What you need to do - For the entries that follow, retype exactly the lines from the one containing "Breast MRI, one" to the one containing "- tumour: bounding", inclusive, and only those. Images stay out of the copy.
──────────────────────────────
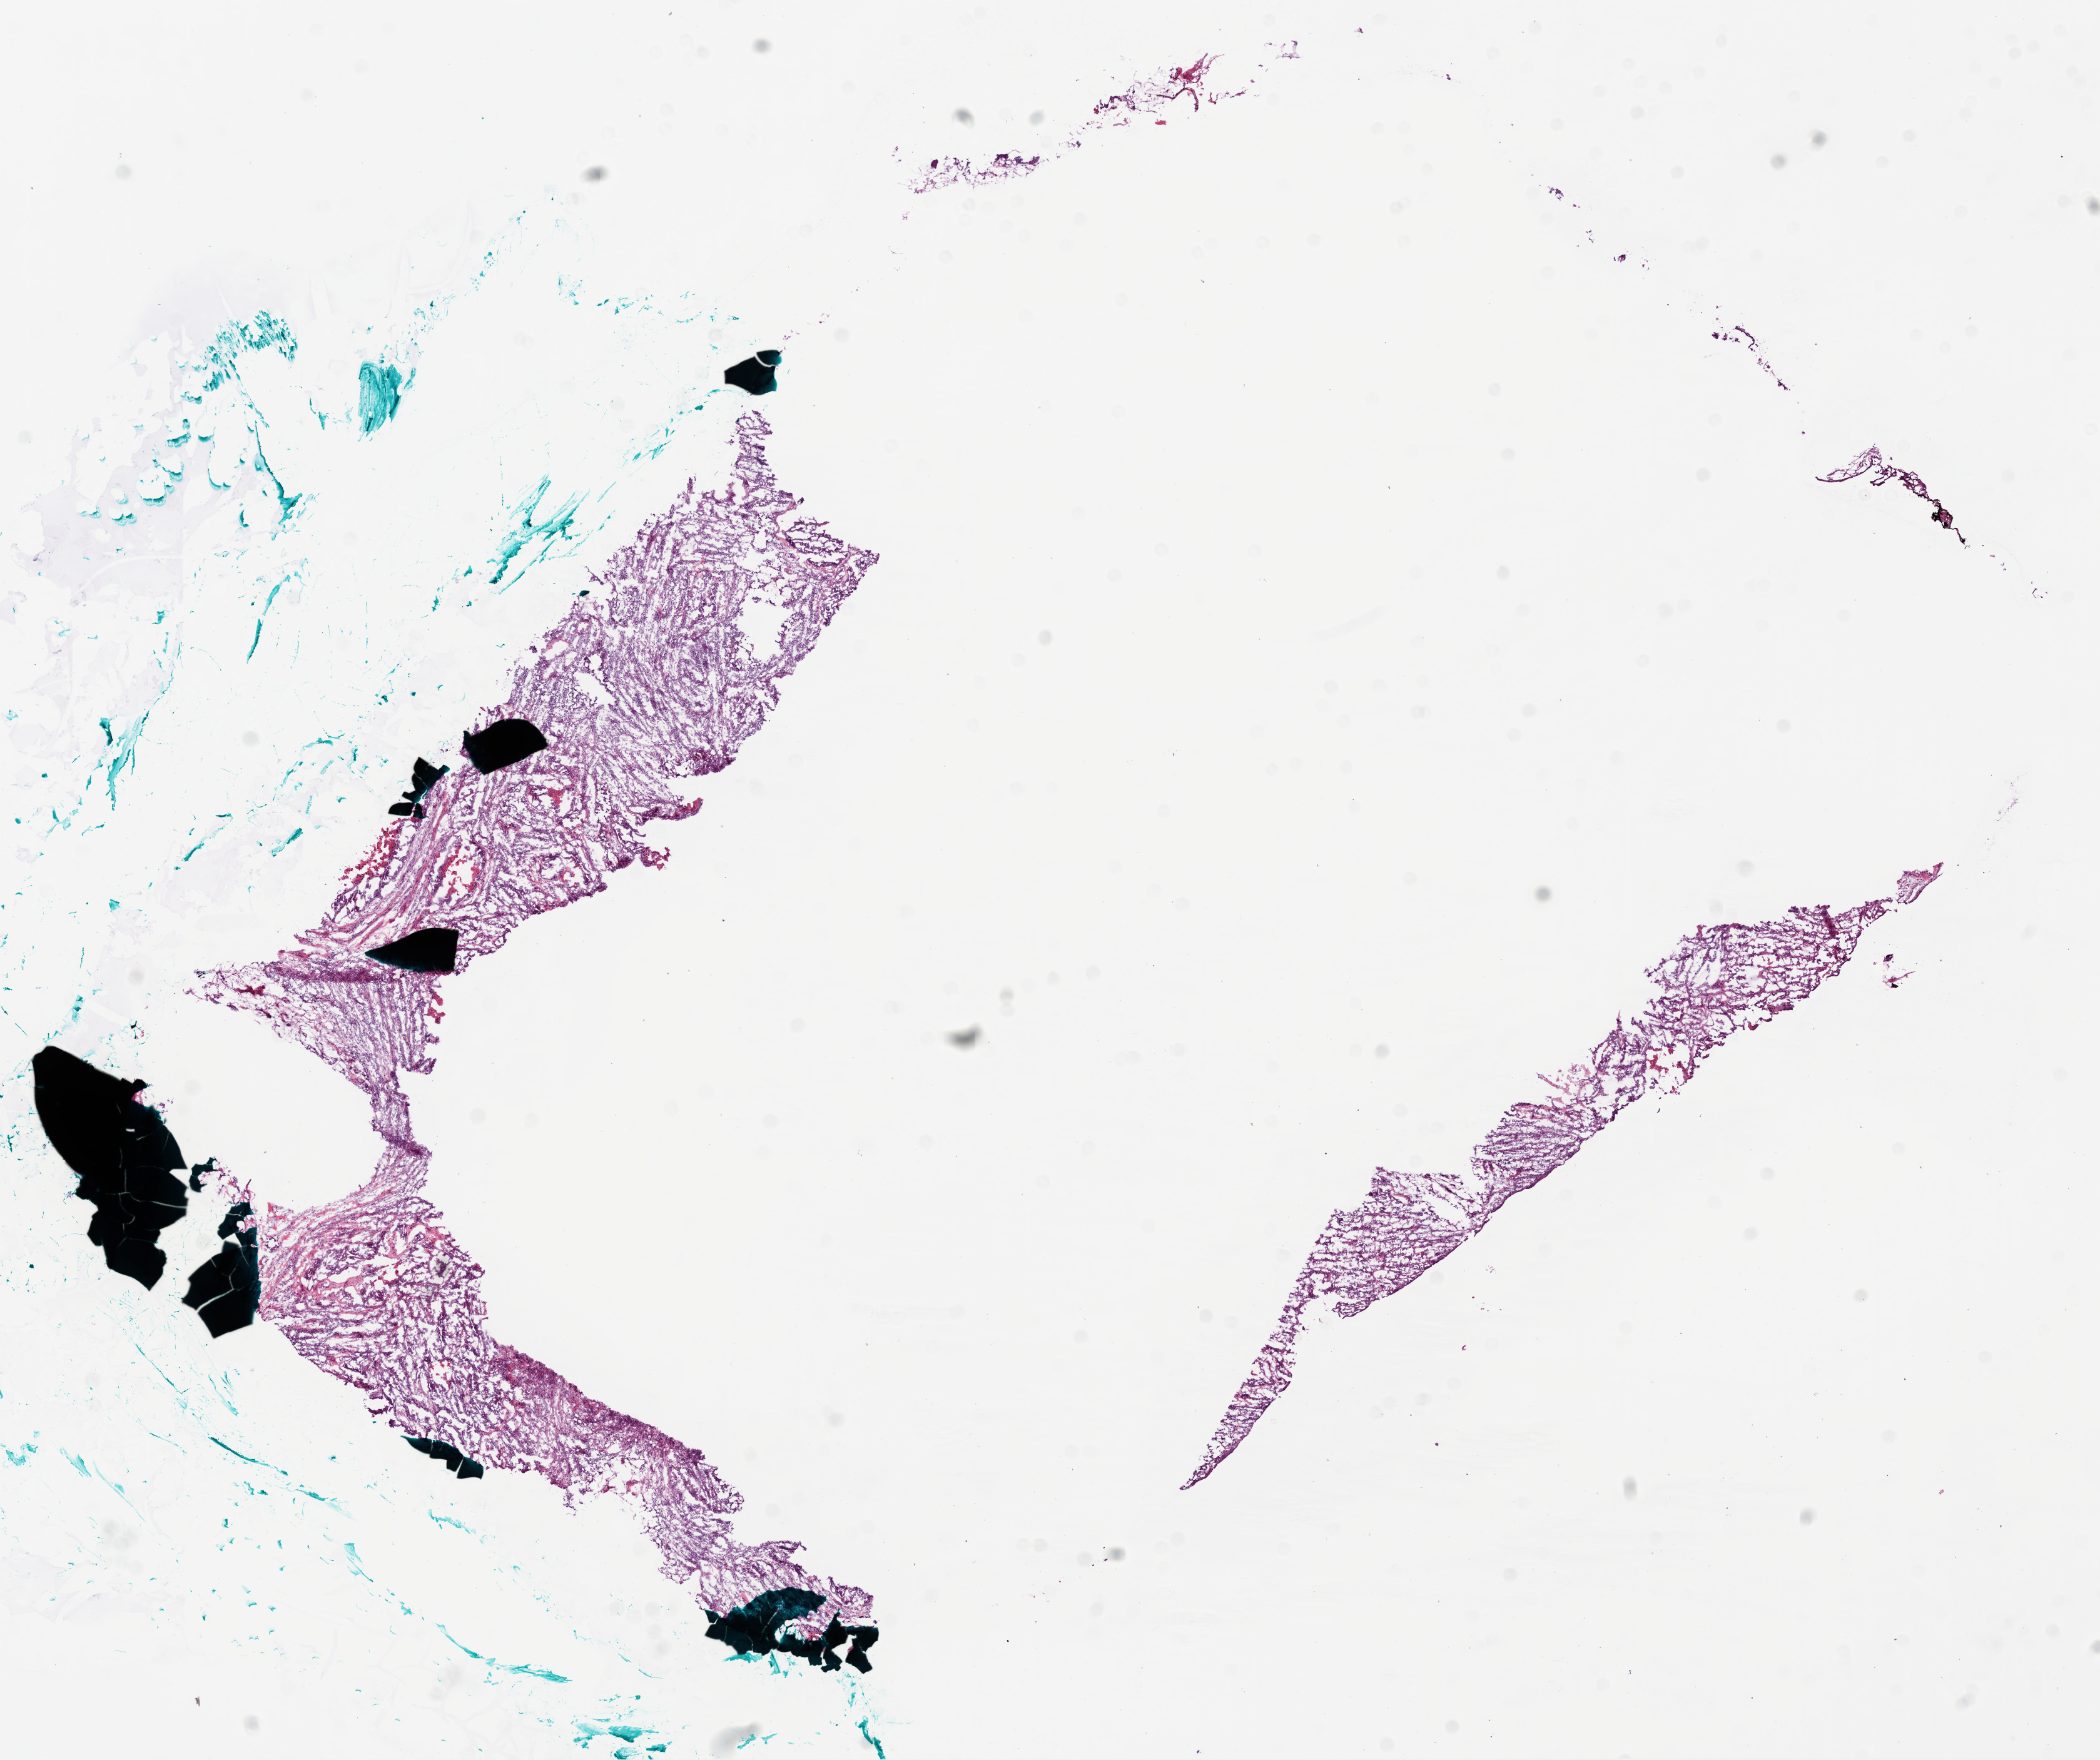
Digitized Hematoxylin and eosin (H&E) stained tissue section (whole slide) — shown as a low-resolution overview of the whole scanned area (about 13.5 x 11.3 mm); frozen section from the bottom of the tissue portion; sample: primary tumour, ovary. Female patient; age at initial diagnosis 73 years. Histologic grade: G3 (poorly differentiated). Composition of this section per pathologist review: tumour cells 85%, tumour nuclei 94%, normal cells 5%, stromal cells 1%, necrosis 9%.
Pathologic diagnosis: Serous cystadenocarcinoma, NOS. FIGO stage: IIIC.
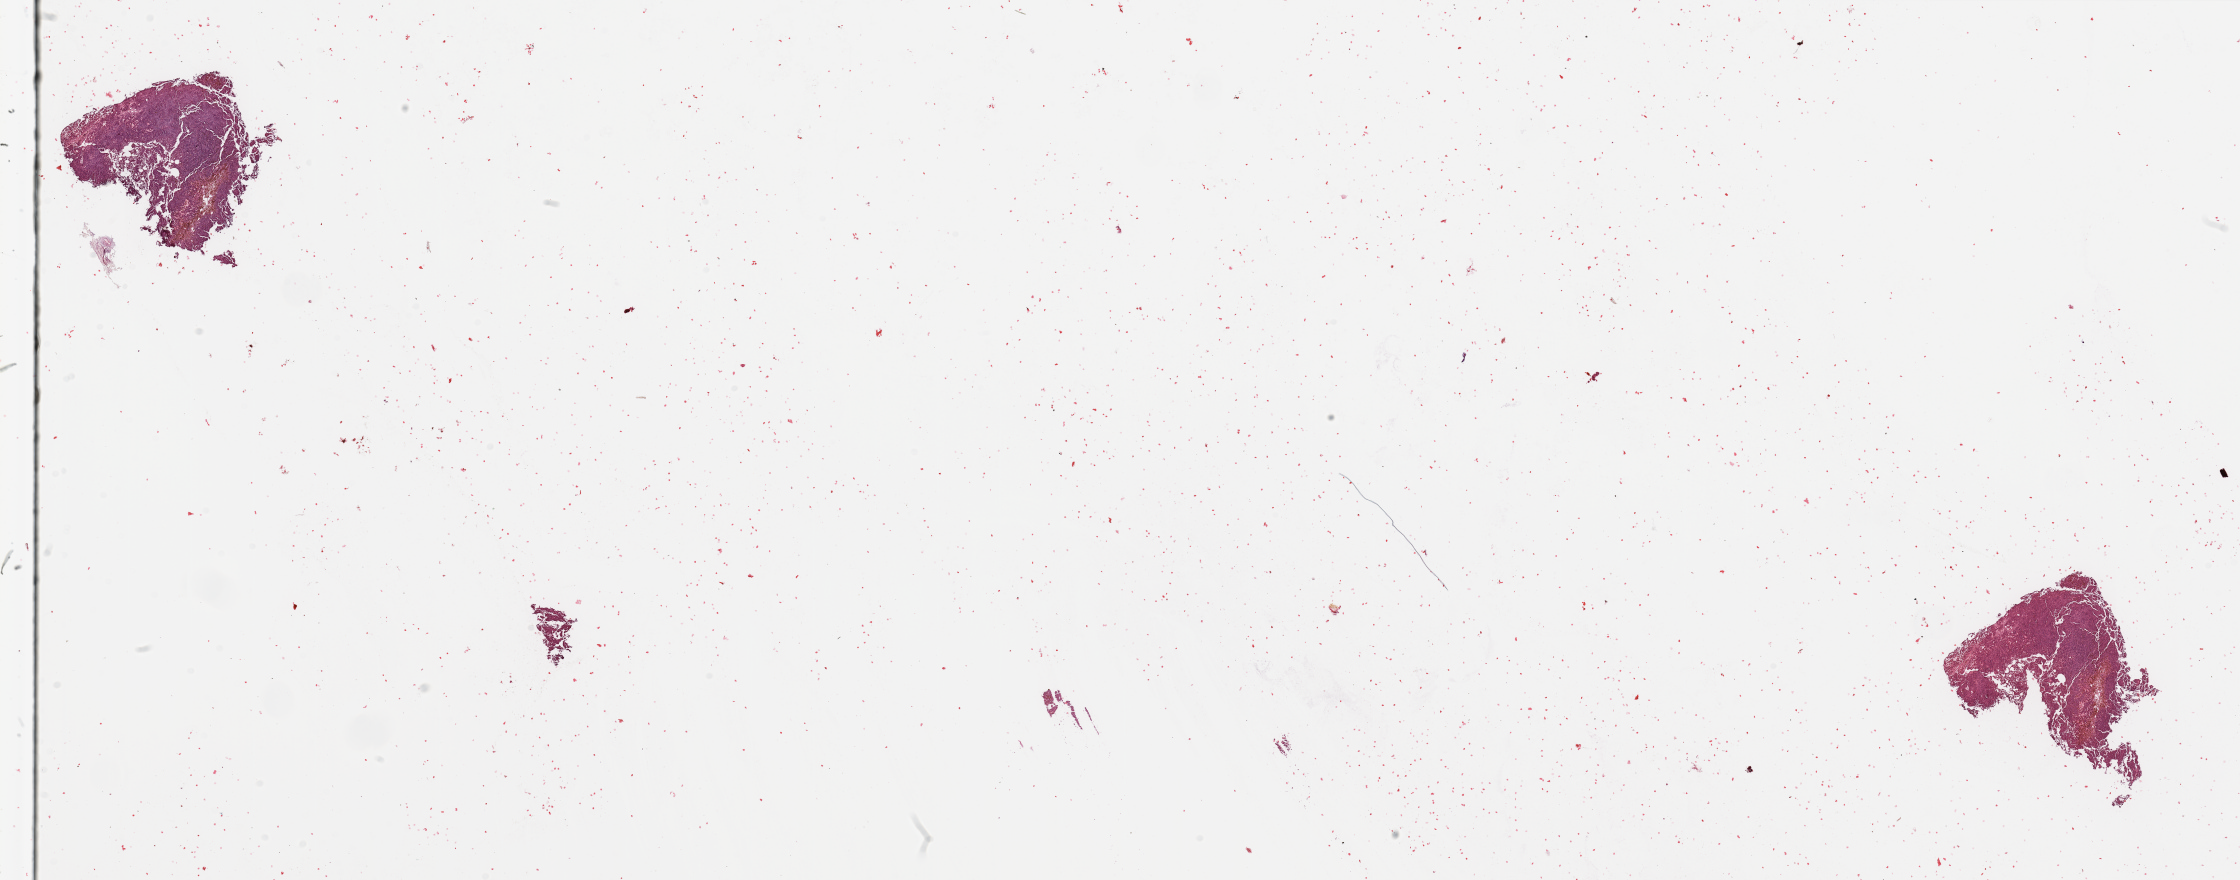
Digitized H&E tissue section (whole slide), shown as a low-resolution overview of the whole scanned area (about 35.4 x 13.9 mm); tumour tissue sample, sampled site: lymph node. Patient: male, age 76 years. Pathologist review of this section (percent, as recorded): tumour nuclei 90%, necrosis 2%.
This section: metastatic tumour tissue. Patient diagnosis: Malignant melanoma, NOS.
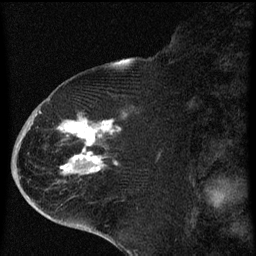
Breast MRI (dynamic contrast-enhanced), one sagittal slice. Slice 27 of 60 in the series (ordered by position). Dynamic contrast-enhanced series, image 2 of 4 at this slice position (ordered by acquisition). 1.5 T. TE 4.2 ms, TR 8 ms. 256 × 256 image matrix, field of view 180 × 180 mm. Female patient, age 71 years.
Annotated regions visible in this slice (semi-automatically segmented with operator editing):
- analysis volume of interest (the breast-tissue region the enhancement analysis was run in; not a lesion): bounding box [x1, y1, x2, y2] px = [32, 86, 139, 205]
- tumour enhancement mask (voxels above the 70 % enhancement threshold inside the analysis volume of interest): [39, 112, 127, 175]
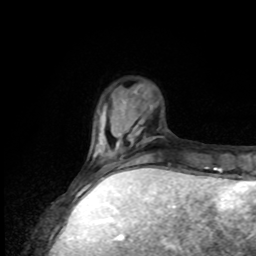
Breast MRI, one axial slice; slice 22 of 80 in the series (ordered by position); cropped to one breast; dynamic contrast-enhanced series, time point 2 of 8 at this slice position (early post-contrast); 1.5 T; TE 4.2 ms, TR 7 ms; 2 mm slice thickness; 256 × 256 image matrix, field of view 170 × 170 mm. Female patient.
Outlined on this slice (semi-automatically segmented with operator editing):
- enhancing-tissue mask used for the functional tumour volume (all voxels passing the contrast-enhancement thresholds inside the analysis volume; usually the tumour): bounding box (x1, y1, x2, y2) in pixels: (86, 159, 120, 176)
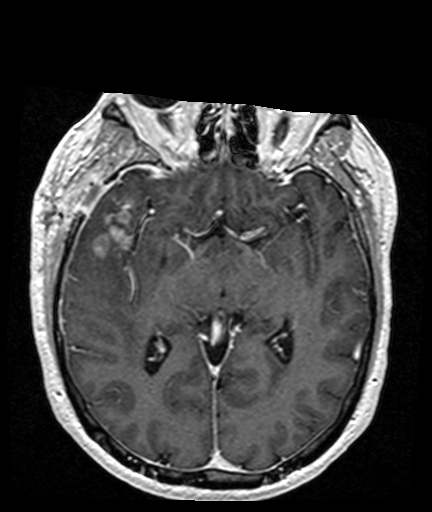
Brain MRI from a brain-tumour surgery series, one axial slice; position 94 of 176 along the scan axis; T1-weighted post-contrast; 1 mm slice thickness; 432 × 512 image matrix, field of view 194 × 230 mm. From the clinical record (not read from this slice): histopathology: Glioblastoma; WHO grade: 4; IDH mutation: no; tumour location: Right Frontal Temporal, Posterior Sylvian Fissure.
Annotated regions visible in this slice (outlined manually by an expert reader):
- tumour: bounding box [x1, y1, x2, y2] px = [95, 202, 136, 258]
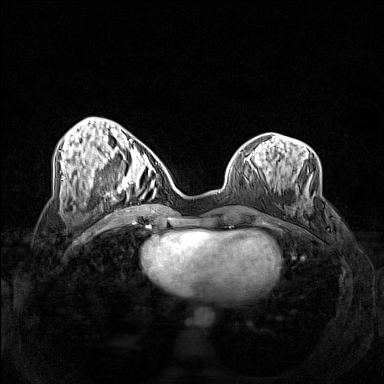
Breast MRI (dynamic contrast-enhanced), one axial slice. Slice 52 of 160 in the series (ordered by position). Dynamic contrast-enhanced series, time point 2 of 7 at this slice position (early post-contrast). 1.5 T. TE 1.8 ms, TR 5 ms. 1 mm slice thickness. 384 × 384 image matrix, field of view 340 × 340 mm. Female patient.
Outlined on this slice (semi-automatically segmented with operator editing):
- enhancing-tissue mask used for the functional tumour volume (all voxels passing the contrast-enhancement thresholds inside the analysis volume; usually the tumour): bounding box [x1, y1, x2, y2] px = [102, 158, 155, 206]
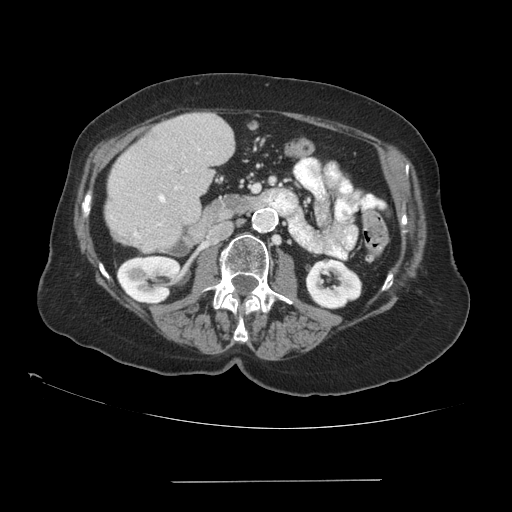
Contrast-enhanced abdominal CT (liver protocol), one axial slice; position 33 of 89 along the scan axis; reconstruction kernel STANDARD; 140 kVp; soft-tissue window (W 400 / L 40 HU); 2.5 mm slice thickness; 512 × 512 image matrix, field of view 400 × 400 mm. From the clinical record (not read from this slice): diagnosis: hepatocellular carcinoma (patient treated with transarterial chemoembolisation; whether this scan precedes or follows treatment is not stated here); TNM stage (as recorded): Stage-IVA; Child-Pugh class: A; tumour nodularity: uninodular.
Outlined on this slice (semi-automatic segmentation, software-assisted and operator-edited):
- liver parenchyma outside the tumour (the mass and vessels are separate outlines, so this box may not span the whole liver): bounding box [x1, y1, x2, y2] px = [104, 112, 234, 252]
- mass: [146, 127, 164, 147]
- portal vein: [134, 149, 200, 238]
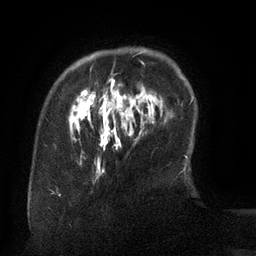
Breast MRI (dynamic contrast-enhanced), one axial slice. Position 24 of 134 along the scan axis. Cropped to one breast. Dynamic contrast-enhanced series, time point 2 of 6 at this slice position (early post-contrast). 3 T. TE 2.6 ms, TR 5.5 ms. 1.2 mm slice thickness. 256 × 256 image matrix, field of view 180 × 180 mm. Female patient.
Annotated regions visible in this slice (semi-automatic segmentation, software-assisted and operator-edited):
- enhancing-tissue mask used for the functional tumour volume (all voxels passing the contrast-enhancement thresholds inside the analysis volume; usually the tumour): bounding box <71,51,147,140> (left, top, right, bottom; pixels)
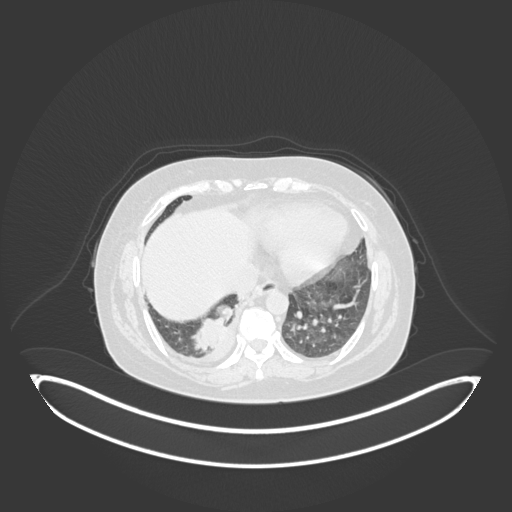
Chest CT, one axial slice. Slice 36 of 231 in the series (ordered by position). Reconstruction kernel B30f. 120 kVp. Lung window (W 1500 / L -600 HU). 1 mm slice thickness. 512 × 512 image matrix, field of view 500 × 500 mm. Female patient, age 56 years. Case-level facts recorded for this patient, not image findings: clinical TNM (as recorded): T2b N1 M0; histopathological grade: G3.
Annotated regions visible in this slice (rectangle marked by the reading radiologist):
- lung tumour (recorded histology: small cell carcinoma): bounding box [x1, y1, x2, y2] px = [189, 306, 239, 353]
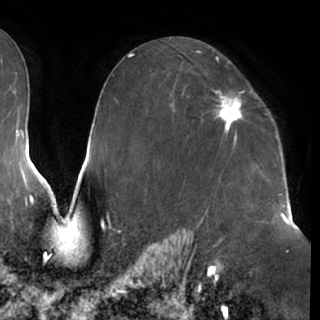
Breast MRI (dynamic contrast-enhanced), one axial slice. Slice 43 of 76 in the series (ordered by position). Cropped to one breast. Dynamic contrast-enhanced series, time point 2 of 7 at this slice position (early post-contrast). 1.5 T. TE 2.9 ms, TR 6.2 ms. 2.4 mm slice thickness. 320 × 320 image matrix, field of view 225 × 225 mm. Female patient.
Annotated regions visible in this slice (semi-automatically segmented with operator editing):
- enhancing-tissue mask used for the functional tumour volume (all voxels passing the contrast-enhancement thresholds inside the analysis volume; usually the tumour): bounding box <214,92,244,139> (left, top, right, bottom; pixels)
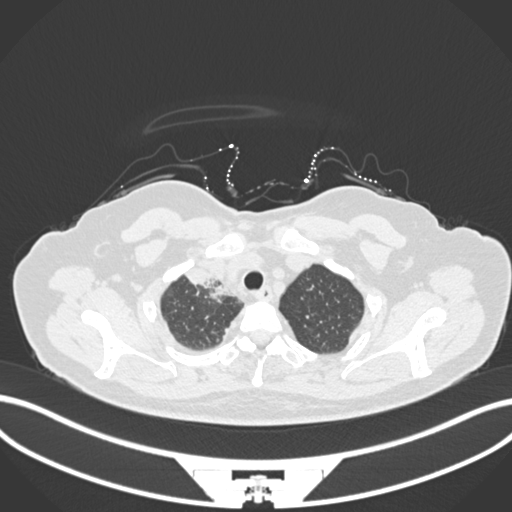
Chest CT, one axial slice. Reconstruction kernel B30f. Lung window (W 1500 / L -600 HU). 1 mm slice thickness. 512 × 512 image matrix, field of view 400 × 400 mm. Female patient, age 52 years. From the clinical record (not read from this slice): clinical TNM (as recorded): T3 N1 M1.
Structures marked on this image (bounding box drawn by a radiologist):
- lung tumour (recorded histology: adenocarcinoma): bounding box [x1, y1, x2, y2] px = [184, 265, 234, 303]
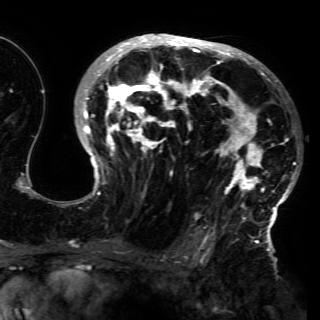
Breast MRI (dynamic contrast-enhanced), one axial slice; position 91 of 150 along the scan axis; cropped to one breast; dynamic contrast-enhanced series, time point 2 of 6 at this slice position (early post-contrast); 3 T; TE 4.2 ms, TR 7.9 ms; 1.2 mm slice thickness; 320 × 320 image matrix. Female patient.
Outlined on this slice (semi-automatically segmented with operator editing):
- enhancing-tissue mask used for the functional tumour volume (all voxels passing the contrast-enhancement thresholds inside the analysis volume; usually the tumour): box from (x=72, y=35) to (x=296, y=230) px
──────────────────────────────
Your solution -
Breast MRI, one axial slice; slice 22 of 80 in the series (ordered by position); cropped to one breast; dynamic contrast-enhanced series, time point 2 of 8 at this slice position (early post-contrast); 1.5 T; TE 4.2 ms, TR 7 ms; 2 mm slice thickness; 256 × 256 image matrix, field of view 170 × 170 mm. Female patient.
Outlined on this slice (semi-automatically segmented with operator editing):
- enhancing-tissue mask used for the functional tumour volume (all voxels passing the contrast-enhancement thresholds inside the analysis volume; usually the tumour): bounding box (x1, y1, x2, y2) in pixels: (86, 159, 120, 176)
Brain MRI from a brain-tumour surgery series, one axial slice; position 94 of 176 along the scan axis; T1-weighted post-contrast; 1 mm slice thickness; 432 × 512 image matrix, field of view 194 × 230 mm. From the clinical record (not read from this slice): histopathology: Glioblastoma; WHO grade: 4; IDH mutation: no; tumour location: Right Frontal Temporal, Posterior Sylvian Fissure.
Annotated regions visible in this slice (outlined manually by an expert reader):
- tumour: bounding box [x1, y1, x2, y2] px = [95, 202, 136, 258]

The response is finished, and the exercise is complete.